=== Document segment ===
• • • • •
4.2. Evaluation Results (RQ1)

Performance Analysis. Table 1 reports comprehensive performance aggregated across all horizons. DSPR establishes a new Pareto frontier, consistently achieving SOTA accuracy while maintaining high physical fidelity. Comparing physics- integration strategies, PG-NN (TimeMixer + Loss Penalty) successfully improves conservation (MCA $\geq 99.0\%$ ) over TimeMixer but fails to enhance predictive accuracy (e.g., SCR MAE 0.292 vs. 0.286) or dynamic fidelity (TVR often drops below 85%). This confirms that soft loss penalties force models into overly conservative, smoothed trajectories that miss rapid regime-dependent transients. In contrast, DSPR exploits architectural inductive biases to explicitly model non-stationary delays, reducing MAE by 7.3% on SCR (0.265) while maintaining superior fidelity (TVR 97.2%, MCA 99.8%). Notably, on the complex SDWPF wind dataset, DSPR achieves the lowest error (MAE 0.335) and highest directional accuracy (TDA 82.2%), outperforming recent spectral methods (TimeFilter, MSGNet) and demonstrating that explicit physical delay modeling is critical for systems with chaotic, variable transport lags. Statistical stability and detailed error bars across multiple runs are provided in Appendix C.

4.3. Ablation Study (RQ2)

To address RQ2, we investigate whether embedding domain knowledge as architectural inductive biases surpasses soft structural constraints. We utilize the Kiln dataset for this analysis to validate framework robustness in a system governed by large thermal inertia. Experimental Setup: Metrics are averaged across four horizons ( $H\in\{96,192,336,720\}$ ). We contrast DSPR with the PG-NN (Statistical Trend + $\mathcal{L}_{\text{cons}}$ ) and systematically ablate key modules (Table 2).

Architecture vs. Soft Penalties. Comparing global performance in Table 1, the loss-constrained PG-NN (MAE 0.312) fails to outperform its unconstrained Statistical Trend (MAE 0.308). This indicates that rigid loss penalties introduce optimization conflicts, forcing the model into over-smoothed minima that miss data-driven shifts. In contrast, DSPR outperforms the Statistical Trend baseline. Table 2 shows that removing the entire residual stream increases MAE from 0.291 to 0.308 (+5.84%), confirming that explicit architectural decoupling surpasses soft constraints.

Table 2. Ablation study on Kiln dataset. Values in parentheses indicate the relative performance degradation (MAE/RMSE increase) compared to the full DSPR model.

Model Variant	MAE	RMSE
DSPR (Full Model)	0.291	0.436
No-prior (No $\mathbf{A}^{\text{prior}}$ )	0.332 (+14.09%)	0.495 (+13.53%)
Shuffled-prior (Randomized $\mathbf{A}^{\text{prior}}$ )	0.328 (+12.71%)	0.490 (+12.38%)
w/o Adaptive Window ( $\tau_{\text{lag}}$ )	0.306 (+5.15%)	0.455 (+4.36%)
• • • • •
=== Information provided ===
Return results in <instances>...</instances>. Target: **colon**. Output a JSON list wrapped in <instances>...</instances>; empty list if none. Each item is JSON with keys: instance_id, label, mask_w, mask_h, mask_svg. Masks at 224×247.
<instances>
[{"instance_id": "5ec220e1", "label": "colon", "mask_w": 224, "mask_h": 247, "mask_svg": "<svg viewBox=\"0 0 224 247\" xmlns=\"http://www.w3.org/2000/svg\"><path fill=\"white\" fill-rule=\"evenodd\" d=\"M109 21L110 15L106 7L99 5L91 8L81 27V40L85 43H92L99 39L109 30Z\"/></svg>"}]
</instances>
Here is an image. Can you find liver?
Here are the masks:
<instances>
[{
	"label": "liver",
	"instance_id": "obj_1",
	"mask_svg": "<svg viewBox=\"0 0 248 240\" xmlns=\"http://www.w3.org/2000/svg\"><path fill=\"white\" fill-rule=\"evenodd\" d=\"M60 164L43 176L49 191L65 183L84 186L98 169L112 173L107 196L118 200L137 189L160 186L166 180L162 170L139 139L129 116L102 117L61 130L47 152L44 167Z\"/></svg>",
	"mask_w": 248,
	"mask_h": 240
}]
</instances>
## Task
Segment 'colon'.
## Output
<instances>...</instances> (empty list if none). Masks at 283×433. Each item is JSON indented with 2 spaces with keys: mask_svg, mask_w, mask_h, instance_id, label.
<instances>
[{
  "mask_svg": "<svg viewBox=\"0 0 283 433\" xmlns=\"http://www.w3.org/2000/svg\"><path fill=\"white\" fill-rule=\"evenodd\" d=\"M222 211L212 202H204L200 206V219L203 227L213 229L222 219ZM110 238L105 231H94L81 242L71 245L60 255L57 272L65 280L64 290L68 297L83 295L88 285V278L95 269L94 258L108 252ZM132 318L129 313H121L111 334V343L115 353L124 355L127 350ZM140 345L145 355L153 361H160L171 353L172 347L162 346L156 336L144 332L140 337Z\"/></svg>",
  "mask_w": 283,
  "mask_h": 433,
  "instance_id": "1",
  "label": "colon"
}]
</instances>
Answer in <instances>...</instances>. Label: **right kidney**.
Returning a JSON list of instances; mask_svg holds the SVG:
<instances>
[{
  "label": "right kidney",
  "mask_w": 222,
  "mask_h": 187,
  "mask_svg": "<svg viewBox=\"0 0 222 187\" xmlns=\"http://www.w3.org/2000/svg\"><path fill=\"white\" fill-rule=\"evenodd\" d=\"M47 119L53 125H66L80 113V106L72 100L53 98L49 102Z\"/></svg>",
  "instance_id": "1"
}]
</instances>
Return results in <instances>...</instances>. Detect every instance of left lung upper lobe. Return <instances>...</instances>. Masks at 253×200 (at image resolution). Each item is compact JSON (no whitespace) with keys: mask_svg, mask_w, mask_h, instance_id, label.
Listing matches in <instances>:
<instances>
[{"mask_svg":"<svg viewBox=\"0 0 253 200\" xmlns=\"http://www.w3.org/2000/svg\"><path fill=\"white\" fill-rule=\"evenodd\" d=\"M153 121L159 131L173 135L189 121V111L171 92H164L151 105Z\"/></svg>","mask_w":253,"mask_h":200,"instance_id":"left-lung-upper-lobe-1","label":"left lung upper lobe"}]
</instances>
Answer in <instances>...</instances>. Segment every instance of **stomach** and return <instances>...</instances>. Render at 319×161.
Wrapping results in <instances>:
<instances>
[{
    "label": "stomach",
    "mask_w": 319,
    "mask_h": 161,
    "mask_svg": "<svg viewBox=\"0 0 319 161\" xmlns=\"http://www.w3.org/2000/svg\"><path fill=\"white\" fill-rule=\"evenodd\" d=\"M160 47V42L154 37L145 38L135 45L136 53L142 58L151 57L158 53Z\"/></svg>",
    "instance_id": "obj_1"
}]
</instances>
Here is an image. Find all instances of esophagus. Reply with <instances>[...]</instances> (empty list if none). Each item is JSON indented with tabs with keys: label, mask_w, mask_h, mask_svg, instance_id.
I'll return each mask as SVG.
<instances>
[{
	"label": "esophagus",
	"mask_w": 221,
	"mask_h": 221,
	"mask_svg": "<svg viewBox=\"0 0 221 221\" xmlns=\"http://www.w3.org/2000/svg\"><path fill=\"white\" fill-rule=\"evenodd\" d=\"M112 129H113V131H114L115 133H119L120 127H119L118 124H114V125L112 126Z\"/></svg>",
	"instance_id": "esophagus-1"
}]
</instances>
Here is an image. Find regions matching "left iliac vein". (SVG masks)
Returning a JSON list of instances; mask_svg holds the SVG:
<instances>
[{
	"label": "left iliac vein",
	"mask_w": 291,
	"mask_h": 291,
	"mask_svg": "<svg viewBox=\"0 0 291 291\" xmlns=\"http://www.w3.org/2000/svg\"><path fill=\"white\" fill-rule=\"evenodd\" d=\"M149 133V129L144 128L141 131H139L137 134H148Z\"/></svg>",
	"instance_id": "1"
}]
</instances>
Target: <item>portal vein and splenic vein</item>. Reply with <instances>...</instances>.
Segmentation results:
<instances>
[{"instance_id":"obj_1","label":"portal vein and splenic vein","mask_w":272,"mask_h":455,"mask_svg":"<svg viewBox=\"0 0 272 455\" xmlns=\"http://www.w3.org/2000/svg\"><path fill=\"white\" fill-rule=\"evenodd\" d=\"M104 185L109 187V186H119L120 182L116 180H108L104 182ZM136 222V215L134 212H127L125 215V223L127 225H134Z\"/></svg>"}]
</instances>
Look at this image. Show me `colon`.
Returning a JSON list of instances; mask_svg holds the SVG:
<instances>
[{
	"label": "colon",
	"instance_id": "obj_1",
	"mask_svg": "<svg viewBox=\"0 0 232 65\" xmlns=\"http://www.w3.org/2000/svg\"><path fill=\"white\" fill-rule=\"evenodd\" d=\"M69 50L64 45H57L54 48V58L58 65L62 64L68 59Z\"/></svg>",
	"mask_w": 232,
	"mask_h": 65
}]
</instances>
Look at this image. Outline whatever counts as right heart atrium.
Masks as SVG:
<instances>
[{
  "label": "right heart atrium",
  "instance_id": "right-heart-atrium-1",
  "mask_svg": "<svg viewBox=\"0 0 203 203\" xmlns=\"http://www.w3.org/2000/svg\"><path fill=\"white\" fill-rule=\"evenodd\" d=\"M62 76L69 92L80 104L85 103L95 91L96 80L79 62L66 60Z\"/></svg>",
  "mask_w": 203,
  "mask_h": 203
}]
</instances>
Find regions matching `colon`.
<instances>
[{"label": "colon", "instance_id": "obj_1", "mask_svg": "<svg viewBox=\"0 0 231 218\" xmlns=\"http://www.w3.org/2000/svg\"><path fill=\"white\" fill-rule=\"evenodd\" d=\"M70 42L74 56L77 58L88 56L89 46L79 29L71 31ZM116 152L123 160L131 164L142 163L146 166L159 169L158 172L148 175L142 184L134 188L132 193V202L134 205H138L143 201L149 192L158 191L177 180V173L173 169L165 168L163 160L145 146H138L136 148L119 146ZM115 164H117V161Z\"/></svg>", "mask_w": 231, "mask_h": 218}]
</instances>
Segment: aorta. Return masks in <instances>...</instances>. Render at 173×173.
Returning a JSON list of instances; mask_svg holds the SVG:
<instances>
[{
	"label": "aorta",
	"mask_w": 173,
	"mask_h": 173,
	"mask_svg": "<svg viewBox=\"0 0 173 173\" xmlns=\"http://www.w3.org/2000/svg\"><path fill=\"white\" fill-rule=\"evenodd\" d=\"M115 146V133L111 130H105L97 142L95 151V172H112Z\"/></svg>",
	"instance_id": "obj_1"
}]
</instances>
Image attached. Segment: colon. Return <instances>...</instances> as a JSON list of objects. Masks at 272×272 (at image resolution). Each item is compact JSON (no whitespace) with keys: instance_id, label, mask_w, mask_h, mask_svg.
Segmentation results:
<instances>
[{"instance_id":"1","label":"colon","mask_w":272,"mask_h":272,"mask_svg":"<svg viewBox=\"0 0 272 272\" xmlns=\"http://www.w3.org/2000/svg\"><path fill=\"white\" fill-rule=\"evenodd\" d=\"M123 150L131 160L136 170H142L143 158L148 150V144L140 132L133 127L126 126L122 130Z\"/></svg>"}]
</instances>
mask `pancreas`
• • • • •
=== Task brief ===
Please return everything in the forecasting evaluation text from "Architecture vs. Soft" down to "surpasses soft constraints.", word for word.

=== Complete response ===
Architecture vs. Soft Penalties. Comparing global performance in Table 1, the loss-constrained PG-NN (MAE 0.312) fails to outperform its unconstrained Statistical Trend (MAE 0.308). This indicates that rigid loss penalties introduce optimization conflicts, forcing the model into over-smoothed minima that miss data-driven shifts. In contrast, DSPR outperforms the Statistical Trend baseline. Table 2 shows that removing the entire residual stream increases MAE from 0.291 to 0.308 (+5.84%), confirming that explicit architectural decoupling surpasses soft constraints.